• [YOUR INSTRUCTIONS]: Among the records below, find each line bearing the word "from" and copy it.

• [DATASET RECORDS]:
-.-.-
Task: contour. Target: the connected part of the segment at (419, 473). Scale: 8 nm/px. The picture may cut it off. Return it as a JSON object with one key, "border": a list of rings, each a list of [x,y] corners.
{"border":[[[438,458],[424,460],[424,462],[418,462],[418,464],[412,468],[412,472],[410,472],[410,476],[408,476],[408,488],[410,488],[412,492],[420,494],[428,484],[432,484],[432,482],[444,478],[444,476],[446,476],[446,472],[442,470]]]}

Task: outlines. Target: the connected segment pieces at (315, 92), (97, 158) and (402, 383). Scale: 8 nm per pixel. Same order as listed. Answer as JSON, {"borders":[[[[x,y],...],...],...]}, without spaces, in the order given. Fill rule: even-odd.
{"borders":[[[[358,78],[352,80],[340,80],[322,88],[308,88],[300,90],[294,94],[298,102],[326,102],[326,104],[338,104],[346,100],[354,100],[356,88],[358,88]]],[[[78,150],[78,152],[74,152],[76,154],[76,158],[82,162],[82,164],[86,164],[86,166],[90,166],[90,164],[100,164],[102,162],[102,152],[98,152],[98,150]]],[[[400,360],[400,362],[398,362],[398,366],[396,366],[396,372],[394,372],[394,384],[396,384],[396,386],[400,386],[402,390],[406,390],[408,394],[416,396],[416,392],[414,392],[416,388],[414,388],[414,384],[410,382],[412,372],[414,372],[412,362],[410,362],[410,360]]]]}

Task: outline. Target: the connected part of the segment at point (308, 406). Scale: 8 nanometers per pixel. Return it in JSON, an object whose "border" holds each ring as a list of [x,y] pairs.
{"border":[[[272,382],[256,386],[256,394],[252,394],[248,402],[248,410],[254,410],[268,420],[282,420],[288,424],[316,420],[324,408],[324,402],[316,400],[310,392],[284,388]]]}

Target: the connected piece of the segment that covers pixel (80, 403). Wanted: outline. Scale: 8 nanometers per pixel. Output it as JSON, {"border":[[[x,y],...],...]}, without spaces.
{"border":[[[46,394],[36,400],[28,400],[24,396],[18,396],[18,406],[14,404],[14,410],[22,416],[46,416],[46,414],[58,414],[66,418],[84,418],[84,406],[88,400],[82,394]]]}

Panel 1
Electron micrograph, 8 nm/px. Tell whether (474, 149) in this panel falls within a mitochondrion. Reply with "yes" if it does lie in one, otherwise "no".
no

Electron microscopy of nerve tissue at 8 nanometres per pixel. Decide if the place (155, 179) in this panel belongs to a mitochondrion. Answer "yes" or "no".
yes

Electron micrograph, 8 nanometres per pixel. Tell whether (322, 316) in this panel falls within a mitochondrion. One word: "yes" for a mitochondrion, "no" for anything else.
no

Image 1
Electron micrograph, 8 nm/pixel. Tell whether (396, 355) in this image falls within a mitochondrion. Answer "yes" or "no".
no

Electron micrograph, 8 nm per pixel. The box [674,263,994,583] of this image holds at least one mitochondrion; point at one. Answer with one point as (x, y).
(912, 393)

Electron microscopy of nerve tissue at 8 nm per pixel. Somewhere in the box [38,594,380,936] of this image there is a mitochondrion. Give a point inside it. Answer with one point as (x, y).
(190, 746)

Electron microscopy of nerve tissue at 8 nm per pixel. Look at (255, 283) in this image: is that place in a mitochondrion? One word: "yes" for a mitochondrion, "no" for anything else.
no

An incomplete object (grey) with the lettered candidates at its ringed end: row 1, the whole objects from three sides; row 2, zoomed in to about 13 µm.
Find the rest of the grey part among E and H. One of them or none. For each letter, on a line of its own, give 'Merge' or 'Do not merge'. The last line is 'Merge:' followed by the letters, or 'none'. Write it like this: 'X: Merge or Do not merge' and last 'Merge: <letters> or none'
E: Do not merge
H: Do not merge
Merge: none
-.-.-
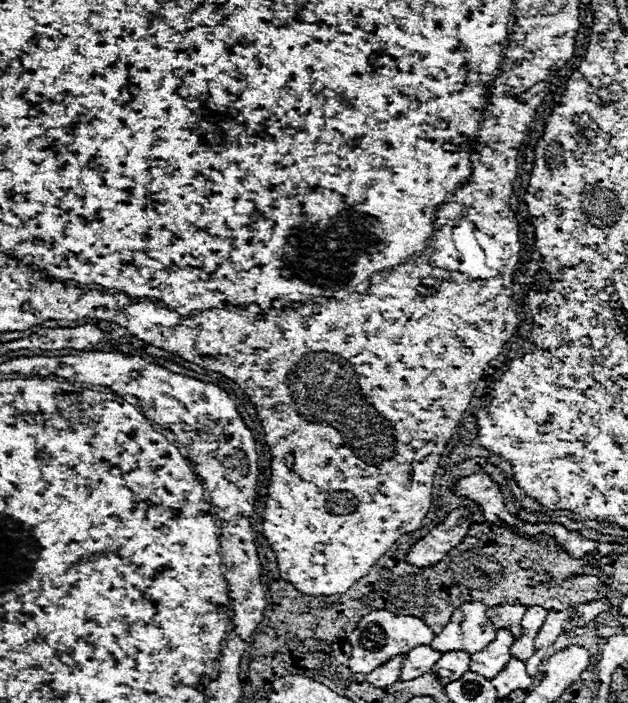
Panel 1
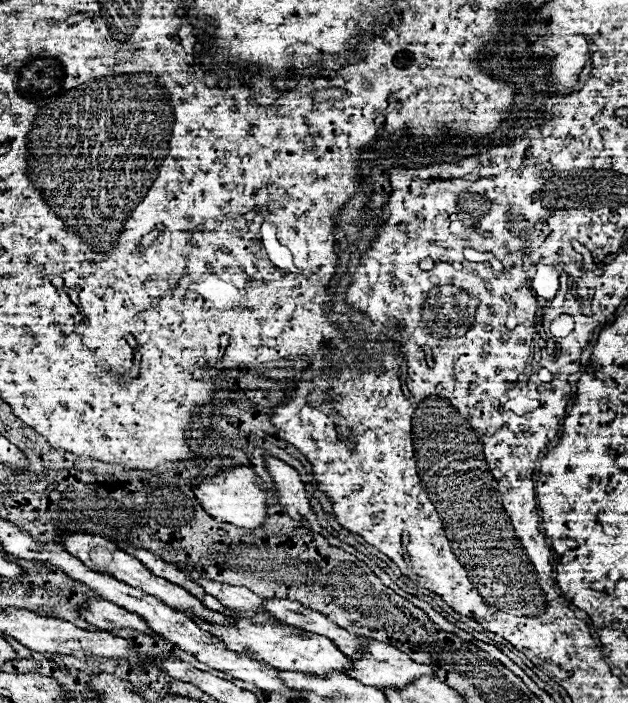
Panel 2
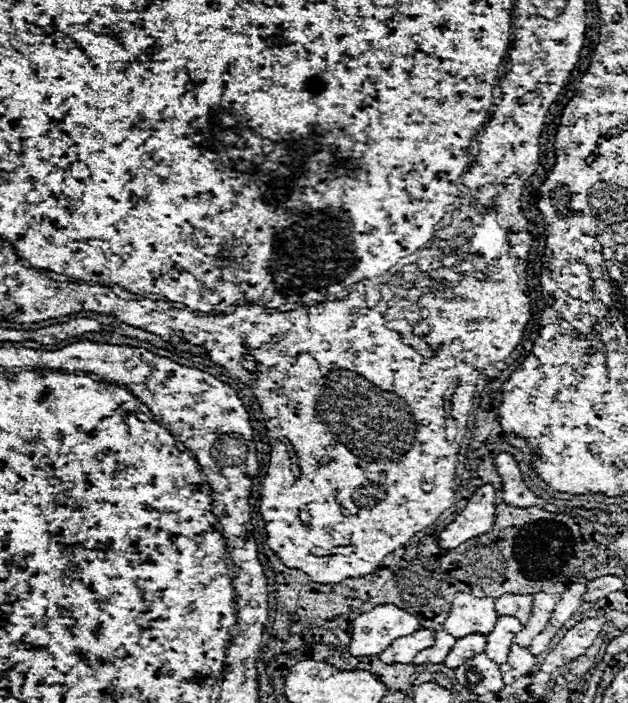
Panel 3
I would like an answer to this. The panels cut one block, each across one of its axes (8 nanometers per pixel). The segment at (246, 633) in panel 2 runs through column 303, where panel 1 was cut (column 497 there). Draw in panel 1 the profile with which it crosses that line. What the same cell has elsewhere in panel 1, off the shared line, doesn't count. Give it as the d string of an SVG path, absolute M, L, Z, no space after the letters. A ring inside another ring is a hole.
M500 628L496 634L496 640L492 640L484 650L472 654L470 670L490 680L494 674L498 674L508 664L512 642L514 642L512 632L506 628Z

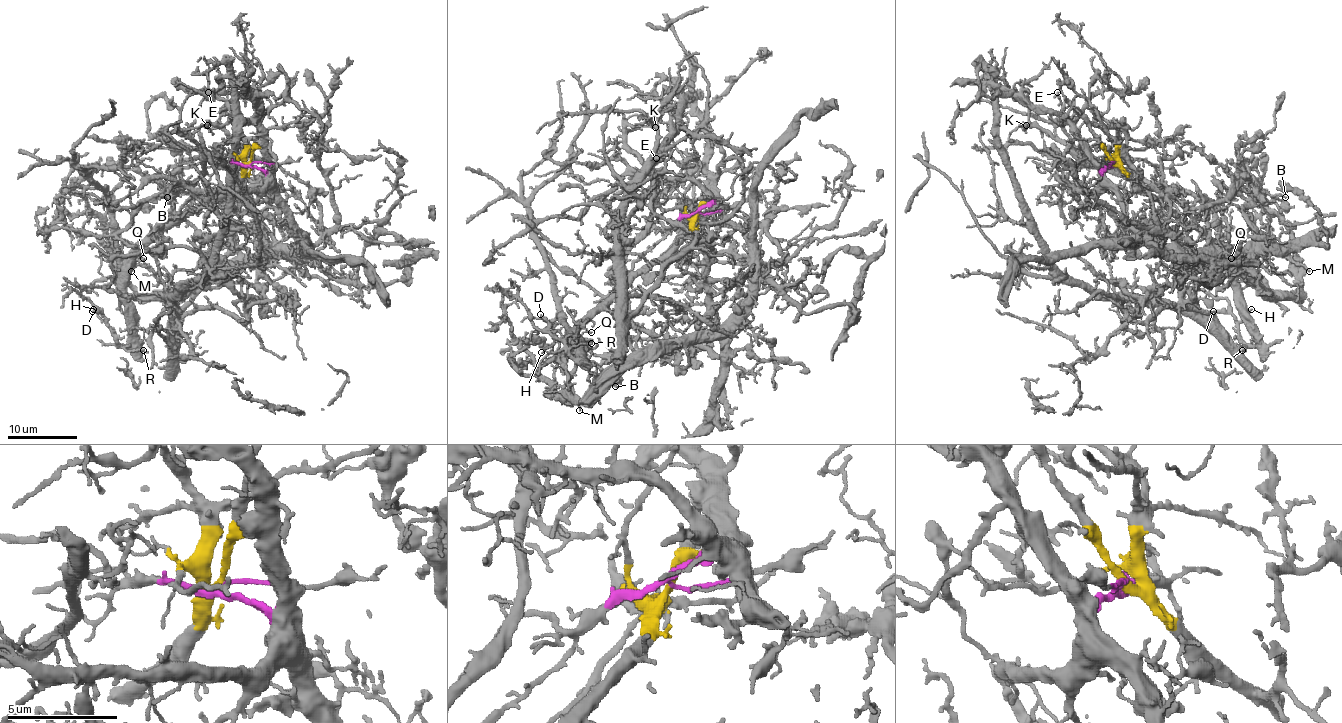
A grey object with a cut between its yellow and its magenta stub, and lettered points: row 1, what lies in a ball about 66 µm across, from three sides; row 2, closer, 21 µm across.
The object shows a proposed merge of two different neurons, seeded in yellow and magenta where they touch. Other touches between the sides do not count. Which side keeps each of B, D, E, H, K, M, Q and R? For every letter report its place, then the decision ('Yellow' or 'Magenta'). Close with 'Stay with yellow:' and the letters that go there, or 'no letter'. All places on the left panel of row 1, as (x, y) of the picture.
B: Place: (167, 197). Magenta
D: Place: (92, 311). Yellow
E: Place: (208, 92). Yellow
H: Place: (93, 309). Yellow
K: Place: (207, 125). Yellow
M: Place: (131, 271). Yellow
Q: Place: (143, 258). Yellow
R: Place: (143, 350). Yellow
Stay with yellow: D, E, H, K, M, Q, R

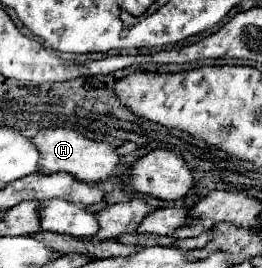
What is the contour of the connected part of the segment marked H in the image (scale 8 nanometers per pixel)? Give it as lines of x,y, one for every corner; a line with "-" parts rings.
-.-.-
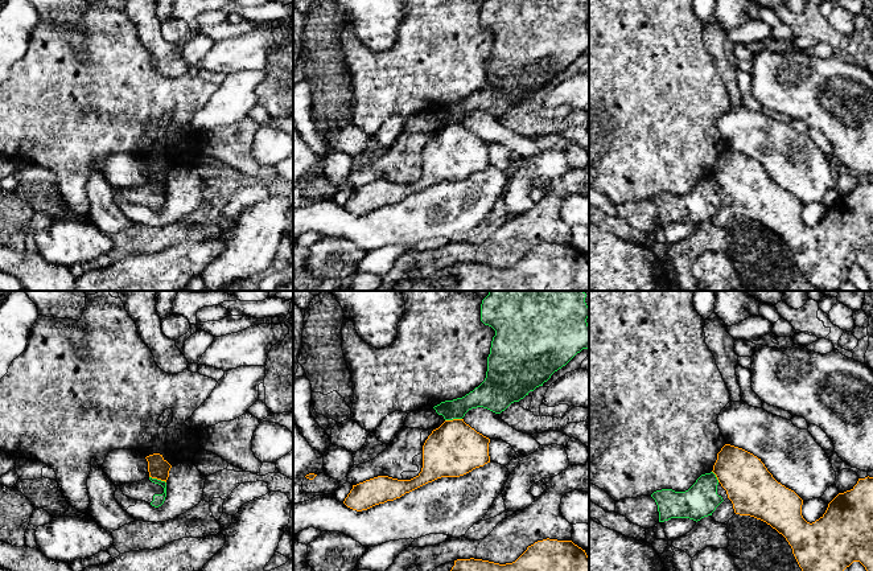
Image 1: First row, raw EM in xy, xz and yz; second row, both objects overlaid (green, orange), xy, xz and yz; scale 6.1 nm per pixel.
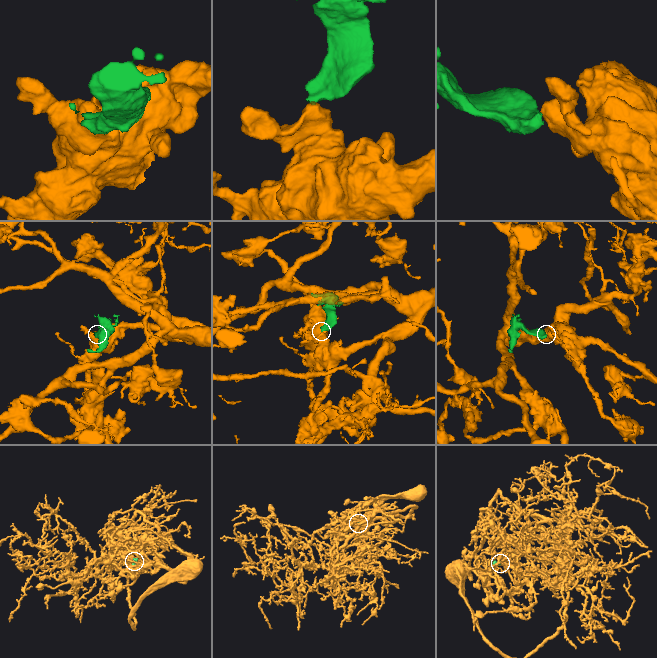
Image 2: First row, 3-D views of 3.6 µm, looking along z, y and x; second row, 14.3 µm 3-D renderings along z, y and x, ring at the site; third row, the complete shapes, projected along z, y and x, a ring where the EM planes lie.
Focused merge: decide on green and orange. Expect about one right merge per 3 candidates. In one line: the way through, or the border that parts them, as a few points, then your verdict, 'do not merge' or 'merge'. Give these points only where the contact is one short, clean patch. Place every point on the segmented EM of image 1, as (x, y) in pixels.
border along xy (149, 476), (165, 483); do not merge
-.-.-
• [OUTPUT OF THE TASK]:
An incomplete object (grey) with the lettered candidates at its ringed end: row 1, the whole objects from three sides; row 2, zoomed in to about 13 µm.
A grey object with a cut between its yellow and its magenta stub, and lettered points: row 1, what lies in a ball about 66 µm across, from three sides; row 2, closer, 21 µm across.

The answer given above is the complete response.